Unsupervised and supervised analysis results of the deep radiomic features (DRFs). a Unsupervised hierarchical clustering analysis of the DRFs. Columns are the 110 patients; rows are the 4,096 DRFs. Clinical information is shown in the sidebar. T refers to the tumor size. For breast tumors, bigger than 2 cm are T-positive. N refers to node status, which is positive when the tumor cell spreads into lymph nodes. ER, PR, HER2 refer to estrogen receptor status, progesterone receptor status, and human epidermal growth factor receptor 2 status. Patients seem to be clustered into 2 groups, but these two groups have no obvious clinical difference. b t-SNE visualizes the patient-level DRFs. Each dot is one patient. Different colors are marked in different patient-level clusters manually. c t-SNE visualizes the image-level DRFs. Each dot is one image. We first tracked the dots at image-level t-SNE map to patient-level, and then colored them using the same colors as what we used in coloring the patient-level t-SNE map. d The supervised LASSO model prediction performance of deep radiomic features under different \(\lambda\) s. Different colors represent different clinical characteristics. The x-axis represents the number of deep radiomics features given different \(\lambda\) in the LASSO models. e The supervised LASSO model prediction performance of traditional radiomic features under different \(\lambda\) s. Different colors represent different clinical characteristics. The x-axis represents the number of traditional radiomic features given different \(\lambda\) in the LASSO models. Please note that the feature number is not going up to the total number of features (4,096 or 36) because there were always a lot of features been regularized out under different \(\lambda\) s. The y-axis represents the corresponding area under the curve (AUC) which is a metric used to assess the performance of the prediction. An AUC equals to 1 means a perfect prediction

At the patient-level t-SNE map (Fig. 4b) and image-level t-SNE map (Fig. 4c), patients were clearly clustered into 5 groups. And the clustering patterns are consistent. However, we also did not observe the enrichment of any clinical characteristics in these five groups (Fisher’s exact test, P-value > 0.05). These 5 groups may have some other clinical differences (such as survival), but since all the 110 patients are still alive according to the latest follow-up information in TCGA, we do not have enough information to perform the survival analysis.

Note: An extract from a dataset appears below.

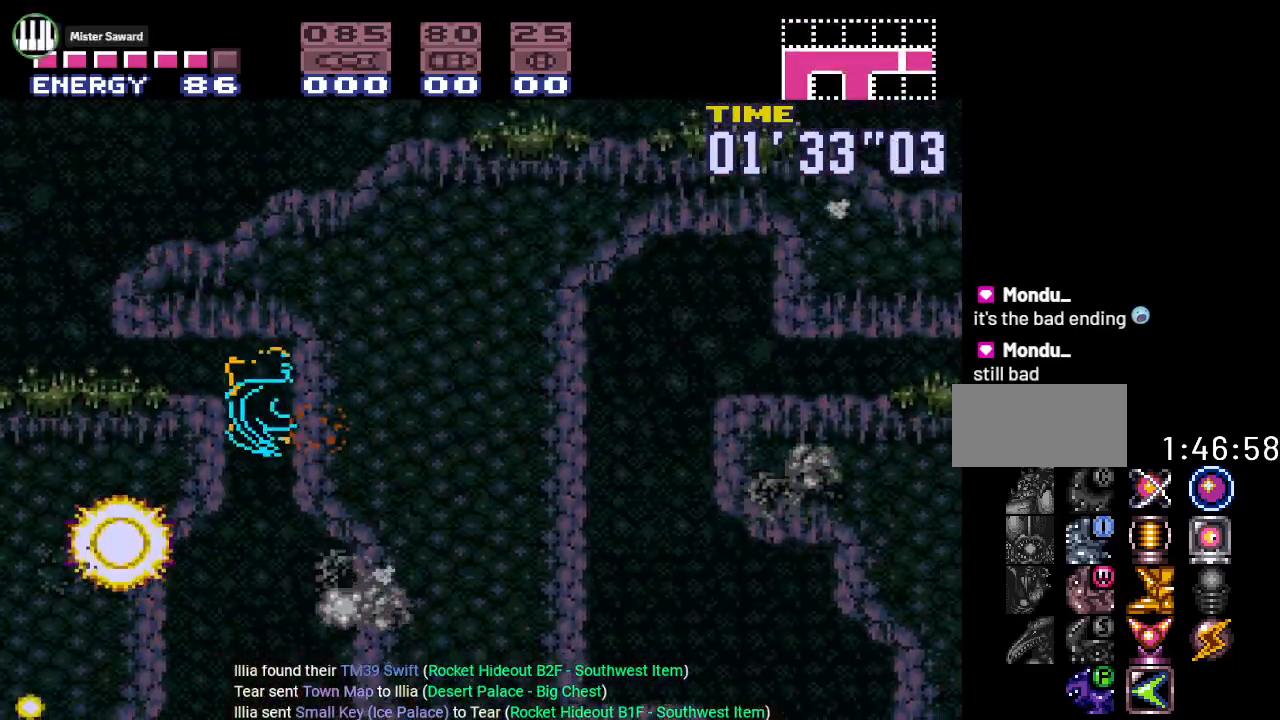
{"buttons": ["B", "Y"], "events": [[468, "B", "down"]]}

Classification of clinical characteristics using DRFs

As the hyperparameter \(\lambda\) increases, different numbers of RFs remain in the LASSO regression model to predict the clinical characteristics. Figure 4d shows the prediction performance of DRFs for the clinical characteristics using these LASSO models. Figure 4e shows the prediction performance of CRFs. Using LASSO models with proper \(\lambda\), the DRFs performed very well (AUC could reach 0.90 or larger) in predicting the five clinical characteristics, which means the DRFs might be able to represent the combined information of these clinical characteristics. CRFs performed well in predicting pathological tumor size and ER status, however, their abilities of predicting other three clinical characteristics were weaker (AUC < 0.8).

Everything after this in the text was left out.